Dec 22: What Brought You to Your Bottom?

What Brought You to Your Bottom?

I apologize for not getting the topic out on time, but here it is: When I moved to Florida, I was asked: “Why did you pick December 23rd to get sober?” An Alanon asked me that question, it was all I could do but start laughing! The date had not relevance, but that’s where I hit my bottom.

My 38th anniversary has gone by, I have been far too busy to even stop (pause) for my brain to notify me. I am so grateful for all the sponsors, all the AAers who helped me in this journey.

When I came in finally sober, my brain I felt was hopelessly burnt. I could remember little except you don’t drink a day at a time. I had to take it 15 minutes at a time. My “crutches” – alcohol and drugs, were no longer good medicine for me.
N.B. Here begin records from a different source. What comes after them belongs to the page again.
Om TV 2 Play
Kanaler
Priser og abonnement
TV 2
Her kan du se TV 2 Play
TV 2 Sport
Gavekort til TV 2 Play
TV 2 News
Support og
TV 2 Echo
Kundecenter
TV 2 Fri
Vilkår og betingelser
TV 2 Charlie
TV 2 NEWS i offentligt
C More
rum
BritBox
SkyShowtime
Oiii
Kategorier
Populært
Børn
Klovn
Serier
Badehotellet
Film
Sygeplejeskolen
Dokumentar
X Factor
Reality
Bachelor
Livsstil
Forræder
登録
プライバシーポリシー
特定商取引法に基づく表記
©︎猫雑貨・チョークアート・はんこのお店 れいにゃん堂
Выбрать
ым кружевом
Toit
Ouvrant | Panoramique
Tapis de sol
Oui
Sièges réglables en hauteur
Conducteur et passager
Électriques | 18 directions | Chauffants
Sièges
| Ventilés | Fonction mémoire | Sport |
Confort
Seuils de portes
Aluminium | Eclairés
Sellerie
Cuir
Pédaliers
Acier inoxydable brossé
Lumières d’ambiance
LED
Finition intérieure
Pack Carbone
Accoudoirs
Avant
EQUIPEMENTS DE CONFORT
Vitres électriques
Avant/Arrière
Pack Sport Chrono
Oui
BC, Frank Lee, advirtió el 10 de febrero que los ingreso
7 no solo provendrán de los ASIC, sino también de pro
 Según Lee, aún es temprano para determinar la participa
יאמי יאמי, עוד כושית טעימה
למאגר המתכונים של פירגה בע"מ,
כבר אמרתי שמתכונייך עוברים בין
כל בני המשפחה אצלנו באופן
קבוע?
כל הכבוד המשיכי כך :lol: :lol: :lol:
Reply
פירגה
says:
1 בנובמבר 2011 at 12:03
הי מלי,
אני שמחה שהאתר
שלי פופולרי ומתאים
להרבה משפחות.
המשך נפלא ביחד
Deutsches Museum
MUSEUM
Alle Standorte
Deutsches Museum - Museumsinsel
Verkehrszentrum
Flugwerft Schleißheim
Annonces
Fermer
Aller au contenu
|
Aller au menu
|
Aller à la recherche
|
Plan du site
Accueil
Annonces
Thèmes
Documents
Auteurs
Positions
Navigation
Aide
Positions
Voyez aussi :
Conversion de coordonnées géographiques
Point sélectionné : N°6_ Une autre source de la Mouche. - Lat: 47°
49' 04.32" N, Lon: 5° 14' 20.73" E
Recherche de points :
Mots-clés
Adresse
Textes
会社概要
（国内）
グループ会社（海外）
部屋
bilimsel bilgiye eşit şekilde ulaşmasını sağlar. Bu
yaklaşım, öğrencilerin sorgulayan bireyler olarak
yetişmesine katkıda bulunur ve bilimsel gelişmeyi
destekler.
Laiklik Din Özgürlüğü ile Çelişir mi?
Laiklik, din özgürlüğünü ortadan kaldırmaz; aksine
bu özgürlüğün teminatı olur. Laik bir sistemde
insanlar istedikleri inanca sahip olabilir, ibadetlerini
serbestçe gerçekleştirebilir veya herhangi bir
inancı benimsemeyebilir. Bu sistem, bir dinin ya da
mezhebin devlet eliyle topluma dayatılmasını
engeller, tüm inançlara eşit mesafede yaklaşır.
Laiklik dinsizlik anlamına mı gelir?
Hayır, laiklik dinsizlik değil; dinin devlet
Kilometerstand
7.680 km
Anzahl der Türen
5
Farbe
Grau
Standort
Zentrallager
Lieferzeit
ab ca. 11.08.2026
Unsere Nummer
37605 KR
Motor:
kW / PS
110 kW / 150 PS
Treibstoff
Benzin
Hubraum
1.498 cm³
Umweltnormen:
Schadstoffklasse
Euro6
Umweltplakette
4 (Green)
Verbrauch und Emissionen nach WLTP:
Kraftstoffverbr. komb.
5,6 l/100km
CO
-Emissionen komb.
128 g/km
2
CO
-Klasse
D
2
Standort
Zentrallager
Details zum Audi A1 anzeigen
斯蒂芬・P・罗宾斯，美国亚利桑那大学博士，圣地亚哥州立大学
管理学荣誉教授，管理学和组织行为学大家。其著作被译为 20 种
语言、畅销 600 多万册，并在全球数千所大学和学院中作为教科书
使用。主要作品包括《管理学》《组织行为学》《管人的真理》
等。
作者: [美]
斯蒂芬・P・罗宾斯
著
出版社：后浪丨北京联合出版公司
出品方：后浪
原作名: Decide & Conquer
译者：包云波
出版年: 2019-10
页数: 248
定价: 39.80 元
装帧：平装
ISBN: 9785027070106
I had a General Practitioner Doctor help me get cleaned up. If I needed hospitalization, it was to be without any mind altering drugs. I had many a sleepless night, and when up I swore the trees were moving around. In a daze I destroyed anything in the bathroom. I was on crutches in the snow and ice, trying to buy pants for the son I hadn’t given over to my ex. I was fearful terrified of driving because I had a bumper banger (no one in the car thank God) at which point I was arrested for bad checks I never remember writing.

I finally asked a woman to sponsor me, she had 18 years and had 12 stepped me with both alcohol and drugs. She was tough. She also unbeknown to me in the beginning was going blind. When I finally got driving again, she pushed me to drive to meetings further and further away, and thank God for her tricking me that way.

I was unemployable, and at about 3 months sober, the CETA program offered me retraining as a Nurses aid. I went, I grew, I became social a little at a time. When we were trained in death and dying, I let it all out and shared my story. The nurse instructing us already knew my story; she said she had been watching me grow. No detoxes, just winging it with help from AA and my Doctor. Little by little I tried to clear the wreckage of my past. Went to two more courts for checks, was let go free with payback.

In these 38 years, my life has been a full 180 degree turn or better. I hung onto my youngest son; I married at five years sober. (Kissed a lot of AA toads in there) I learned I had to like me, before I could like or love another. I had been rear-ended prior to that marriage, dealing with Workers comp, denials, courts for that, we struggled financially, but Bill worked a second job to keep us afloat. All thru the almost 32 years we were married, we had financial devastation on and off.

I pictured me in God’s hands; I knew he held me up when I thought I might fall! I am still in God’s hands. Three months after Bills death, the finances turned around, I can make it know. The Grace of God and AA! I could go on and on with the miracles that have happened to me.

My oldest son (that I had kept) called me not too long ago, he was helping a friend on parenting, and she said Your Mom did a great job, she trained you well. She was jealous because she is having child-rearing problems. My son kept going on about that, I reminded him had it not been for God and AA, we would not have made it.

If you wish my topic is: what brought you to your bottom? Or any other topic that is on your mind. I am here still a student, I am grateful for all who share.

Happy Holidays. Merry Christmas to all!